PROVIDED DATA START
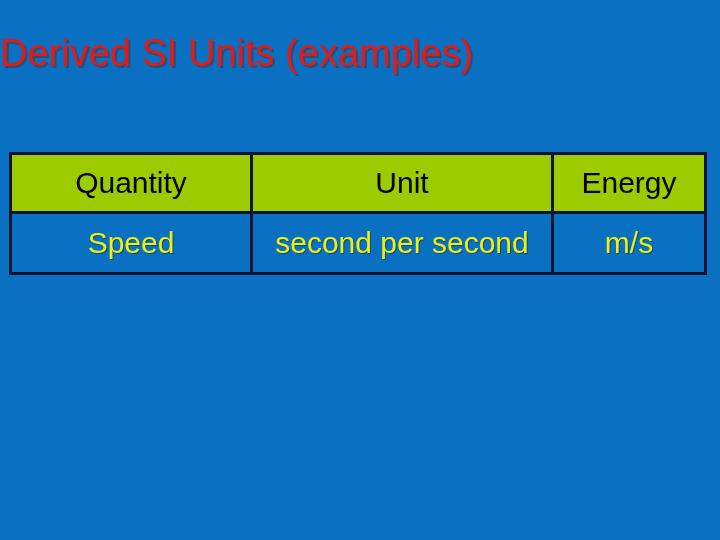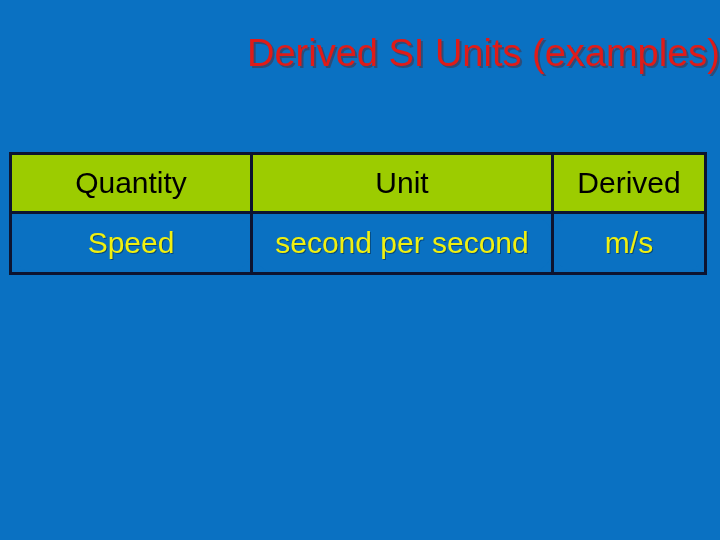--- a/index.html
+++ b/index.html
@@ -19,21 +19,21 @@
     position: absolute;
     inset: 0;
     background: #0a71c2;
   }
 
   .slide-title {
     position: absolute;
     left: 0;
     top: 30px;
     width: 720px;
-    text-align: right;
+    text-align: left;
     font-size: 38px;
     line-height: 46px;
     color: #e01b18;
     font-weight: normal;
     letter-spacing: 0px;
     text-shadow: 2px 2px 0 rgba(90, 30, 30, 0.45);
     white-space: nowrap;
   }
 
   .units-table {
@@ -94,21 +94,21 @@
   <table class="units-table">
     <colgroup>
       <col class="col-quantity">
       <col class="col-unit">
       <col class="col-symbol">
     </colgroup>
     <thead>
       <tr>
         <th>Quantity</th>
         <th>Unit</th>
-        <th>Derived</th>
+        <th>Energy</th>
       </tr>
     </thead>
     <tbody>
       <tr>
         <td>Speed</td>
         <td>second per second</td>
         <td>m/s</td>
       </tr>
     </tbody>
   </table>

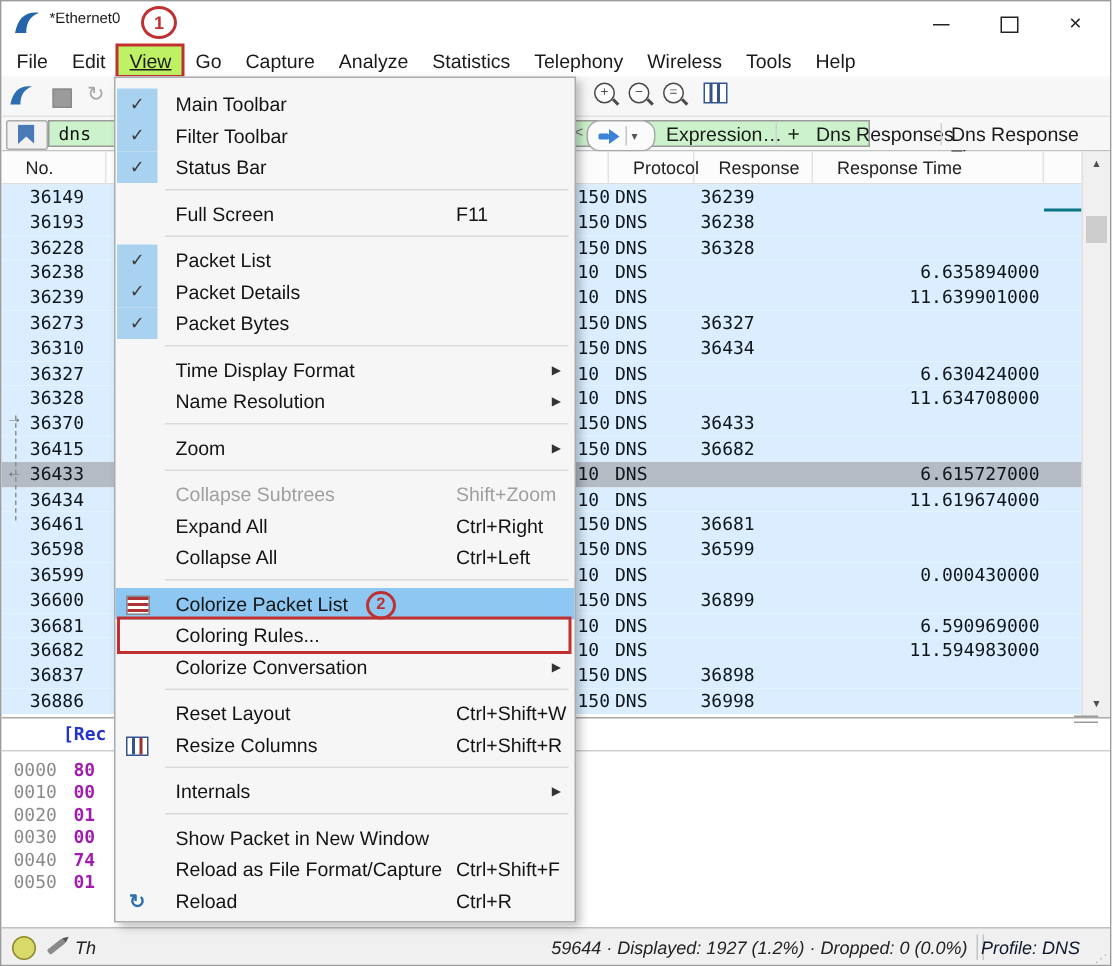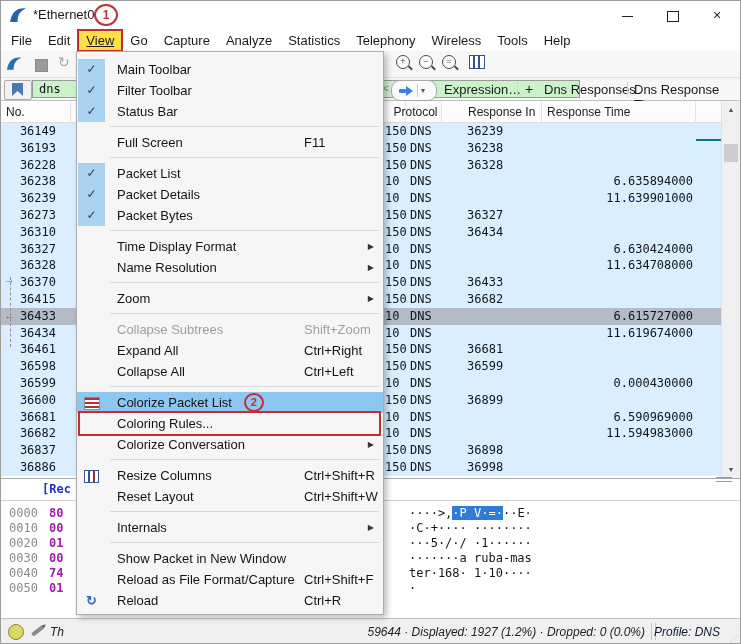--- a/index.html
+++ b/index.html
@@ -2,30 +2,30 @@
 <html style="--accent-red: #c13030; --row-blue: #daeeff; --row-selected: #b4bbc5; --menu-highlight: #8dc7f2; --check-blue: #a9d2f0; --filter-green: #ccf2cc; --teal-mark: #087585; --sel-bytes-blue: #2e7cd6; --detail-blue: #2233cc;"><head>
 <meta charset="utf-8">
 <style>
   html,body{margin:0;padding:0;background:#e8e8e8;}
   .window{position:relative;width:741px;height:644px;background:#ffffff;border:1px solid #9c9c9c;
     box-sizing:border-box;overflow:hidden;font-family:"Liberation Sans",sans-serif;color:#1a1a1a;}
 
   
   .titlebar{position:absolute;left:0;top:0;width:100%;height:28px;background:#fff;}
   .fin{position:absolute;left:8px;top:5px;}
-  .title-text{position:absolute;left:32px;top:6px;font-size:13px;}
+  .title-text{position:absolute;left:32px;top:6px;font-size:10px;}
   .wc{position:absolute;top:2px;width:34px;height:24px;text-align:center;line-height:24px;font-size:14px;color:#222;}
   .wc-min{right:96px;}  .wc-max{right:50px;} .wc-close{right:6px;}
   .wc-min i{display:inline-block;width:11px;height:0;border-top:1.5px solid #222;vertical-align:middle;}
   .wc-max i{display:inline-block;width:10px;height:9px;border:1.4px solid #222;vertical-align:middle;}
 
   
   .menubar{position:absolute;left:0;top:28px;width:100%;height:22px;background:#fff;display:flex;align-items:center;padding-left:2px;box-sizing:border-box;}
   .mb-item{font-size:13px;padding:3px 8px;position:relative;white-space:nowrap;}
-  .mb-item.active{background:#fde047;text-decoration:underline;}
+  .mb-item.active{background:#bef264;text-decoration:underline;}
   .mb-item.active::after{content:"";position:absolute;inset:-1px;border:2px solid var(--accent-red);}
 
   
   .toolbar{position:absolute;left:0;top:50px;width:100%;height:27px;background:#f7f7f7;border-bottom:1px solid #e2e2e2;box-sizing:border-box;}
   .tb-fin{position:absolute;left:5px;top:4px;}
   .tb-stop{position:absolute;left:34px;top:8px;width:11px;height:11px;background:#9b9b9b;border:1px solid #8a8a8a;}
   .tb-restart{position:absolute;left:57px;top:3px;font-size:14px;color:#a9a9a9;}
   .tb-right{position:absolute;left:395px;top:4px;display:flex;gap:9px;align-items:center;}
   .mag{position:relative;width:12px;height:12px;border:1.6px solid #4a4a4a;border-radius:50%;font-size:9px;line-height:11px;text-align:center;color:#4a4a4a;background:#fdfdfd;}
   .mag::after{content:"";position:absolute;width:5px;height:1.8px;background:#4a4a4a;right:-4px;bottom:-1px;transform:rotate(45deg);}
@@ -47,24 +47,24 @@
   .apply-caret{font-size:8px;color:#555;margin-left:3px;}
   .expr{position:absolute;left:443px;top:4px;font-size:13px;}
   .fsep1{position:absolute;left:516px;top:4px;width:1px;height:15px;background:#cfcfcf;}
   .plus{position:absolute;left:524px;top:3px;font-size:14px;}
   .fbtn1{position:absolute;left:543px;top:4px;font-size:13px;}
   .fsep2{position:absolute;left:626px;top:4px;width:1px;height:15px;background:#cfcfcf;}
   .fbtn2{position:absolute;left:633px;top:4px;font-size:13px;}
 
   
   .phead{position:absolute;left:0;top:100px;width:722px;height:22px;background:#fcfcfc;border-bottom:1px solid #dcdcdc;box-sizing:border-box;}
-  .phead span{position:absolute;top:0;height:22px;line-height:22px;font-size:12px;color:#222;border-right:1px solid #e3e3e3;box-sizing:border-box;padding-left:5px;}
+  .phead span{position:absolute;top:0;height:22px;line-height:22px;font-size:12px;color:#222;border-right:1px solid #e3e3e3;box-sizing:border-box;padding-left:16px;}
   .h-no{left:0;width:70px;padding-left:8px;}
   .h-frag{left:383px;width:22px;}
-  .h-proto{left:384px;width:57px;text-align:center;}
+  .h-proto{left:405px;width:57px;text-align:center;}
   .h-rin{left:462px;width:79px;}
   .h-rt{left:541px;width:154px;}
   .h-fill{left:695px;width:27px;border-right:none;}
   .prows{position:absolute;left:0;top:122px;width:722px;}
   .prow{position:relative;height:16.8px;background:var(--row-blue);}
   .prow.sel{background:var(--row-selected);}
   .prow span{position:absolute;top:0;height:16.8px;line-height:16.8px;font-family:"DejaVu Sans Mono",monospace;font-size:12px;color:#10151c;white-space:pre;}
   .c-no{left:0;width:55px;text-align:right;}
   .c-frag{left:384px;width:41px;overflow:hidden;}
   .c-proto{left:409px;}
@@ -377,28 +377,20 @@
 
   <div class="bytes">
     <div class="hexcol">
         <div class="hexrow"><span class="off">0000</span><span class="byt">80</span></div>
         <div class="hexrow"><span class="off">0010</span><span class="byt">00</span></div>
         <div class="hexrow"><span class="off">0020</span><span class="byt">01</span></div>
         <div class="hexrow"><span class="off">0030</span><span class="byt">00</span></div>
         <div class="hexrow"><span class="off">0040</span><span class="byt">74</span></div>
         <div class="hexrow"><span class="off">0050</span><span class="byt">01</span></div>
       </div>
-    <div class="asciicol">
-        <div class="asc-line"><span class="preb">····&gt;,</span><span class="selb">·P V·=·</span><span class="postb">··E·</span></div>
-        <div class="asc-line">·C·+···· ········</div>
-        <div class="asc-line">···5·/·/ ·1······</div>
-        <div class="asc-line">·······a ruba-mas</div>
-        <div class="asc-line">ter·168· 1·10····</div>
-        <div class="asc-line">·</div>
-      </div>
   </div>
 
   <div class="statusbar">
     <span class="st-circle"></span>
     <span class="st-pencil"></span>
     <span class="st-left-frag">Th</span>
     <span class="st-stats">59644 · Displayed: 1927 (1.2%) · Dropped: 0 (0.0%)</span>
     <span class="st-sep-a"></span>
     <span class="st-sep-b"></span>
     <span class="st-profile">Profile: DNS</span>
@@ -422,22 +414,22 @@
       <div class="mi"><span class="gut"></span><span class="lbl">Zoom</span><span class="arr">▶</span></div>
       <div class="msep"></div>
       <div class="mi dis"><span class="gut"></span><span class="lbl">Collapse Subtrees</span><span class="sc">Shift+Zoom</span></div>
       <div class="mi"><span class="gut"></span><span class="lbl">Expand All</span><span class="sc">Ctrl+Right</span></div>
       <div class="mi"><span class="gut"></span><span class="lbl">Collapse All</span><span class="sc">Ctrl+Left</span></div>
       <div class="msep"></div>
       <div class="mi hl"><span class="gut"><span class="ic-colorize"></span></span><span class="lbl">Colorize Packet List</span><span class="badge">2</span></div>
       <div class="mi redbox"><span class="gut"></span><span class="lbl">Coloring Rules...</span></div>
       <div class="mi"><span class="gut"></span><span class="lbl">Colorize Conversation</span><span class="arr">▶</span></div>
       <div class="msep"></div>
+      <div class="mi"><span class="gut"></span><span class="lbl">Reset Layout</span><span class="sc">Ctrl+Shift+W</span></div>
       <div class="mi"><span class="gut"><span class="ic-resize"></span></span><span class="lbl">Resize Columns</span><span class="sc">Ctrl+Shift+R</span></div>
-      <div class="mi"><span class="gut"></span><span class="lbl">Reset Layout</span><span class="sc">Ctrl+Shift+W</span></div>
       <div class="msep"></div>
       <div class="mi"><span class="gut"></span><span class="lbl">Internals</span><span class="arr">▶</span></div>
       <div class="msep"></div>
       <div class="mi"><span class="gut"></span><span class="lbl">Show Packet in New Window</span></div>
       <div class="mi"><span class="gut"></span><span class="lbl">Reload as File Format/Capture</span><span class="sc">Ctrl+Shift+F</span></div>
       <div class="mi"><span class="gut"><span class="ic-reload">↻</span></span><span class="lbl">Reload</span><span class="sc">Ctrl+R</span></div>
     </div>
 
 </div>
PROVIDED DATA END
• **INSTRUCTIONS TO FOLLOW**:
Where does "Zoom" appear in the listing? Show every line that has it.

• **EXERCISE ANSWER**:
       <div class="mi"><span class="gut"></span><span class="lbl">Zoom</span><span class="arr">▶</span></div>
       <div class="mi dis"><span class="gut"></span><span class="lbl">Collapse Subtrees</span><span class="sc">Shift+Zoom</span></div>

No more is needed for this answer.